Optimizing security for virtual environments
HP executives said the company designed its new TippingPoint IPS appliance with an eye on avoiding AV storm-like problems in securing virtual environments. The TippingPoint IPS S6100N provides a seamless way for organizations to apply security across physical and virtual environments, said Greg Adams, director of security product management for HP Networking. It inspects both VM to VM traffic and VM to physical system traffic.
HP’s vController is a lightweight agent that integrates with VMware’s VMsafe APIs to intercept traffic within the virtual environment and route it to the physical IPS for inspection, Adams said. This architectural approach allows HP “to put a very low-resource utilization agent on the virtual machine itself,” he said.
Sunnyvale, Calif.-based PacketMotion Inc. also worked to head off performance issues with its recent security release for virtual environments. The company’s PacketSentry VirtualProbe extends the company’s network activity monitoring technology to VMware clusters. The technology works in real-time to detect potential malicious insider behavior or compliance violations and aims to fill what CEO Paul Smith said is a lack of enterprise tools for monitoring VM to VM traffic.
“We’re deployed as a guest VM, which doesn’t tax the virtual host,” Smith said. As a guest VM, PacketSentry VirtualProbe consumes only 3% to 5% of the host’s CPU, according to PacketMotion.
Meanwhile, Calgary-based Wedge Networks recently announced that its BeSecure Web security gateway is now available as a virtual appliance for cloud service providers. President and CEO Hongwen Zhang said the technology provides deep content inspection in virtual environments with a near-zero footprint. “[There’s] no impact to the virtual network configurations due to our stealth routing technology with which we are doing inline policy enforcement without changing the MAC/VLAN/IP of the traffic flow,” he said.

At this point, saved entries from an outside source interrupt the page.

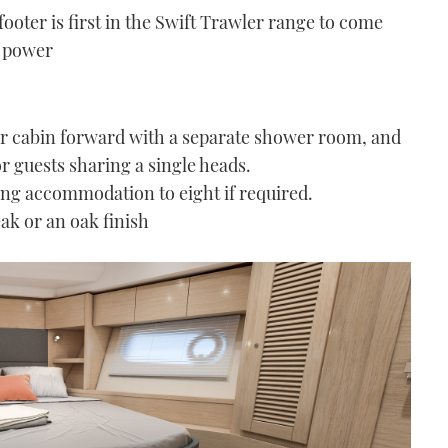
ooter is first in the Swift Trawler range to come
S power
er cabin forward with a separate shower room, and
r guests sharing a single heads.
ping accommodation to eight if required.
eak or an oak finish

Security vendors are ramping up their virtual security offerings as enterprises are apparently becoming more aware of the need for security in their virtual environments. According to a recent study by Campbell, Calif.-based Infonetics Research, companies expect to spend an average of 51% more on security for virtualized environments in 2012 than they did in 2010. The firm surveyed 105 IT buyers at North American companies that have deployed server virtualization technology.
The study also showed that the top three drivers for implementing new security products in virtual environments are preventing threats specific to virtual environments, blocking inter-VM threats, and maintaining secure server configurations.
The market for security solutions for virtualized environments is fragmented, according to Infonetics, and includes virtualization vendors with VMware one of the leaders.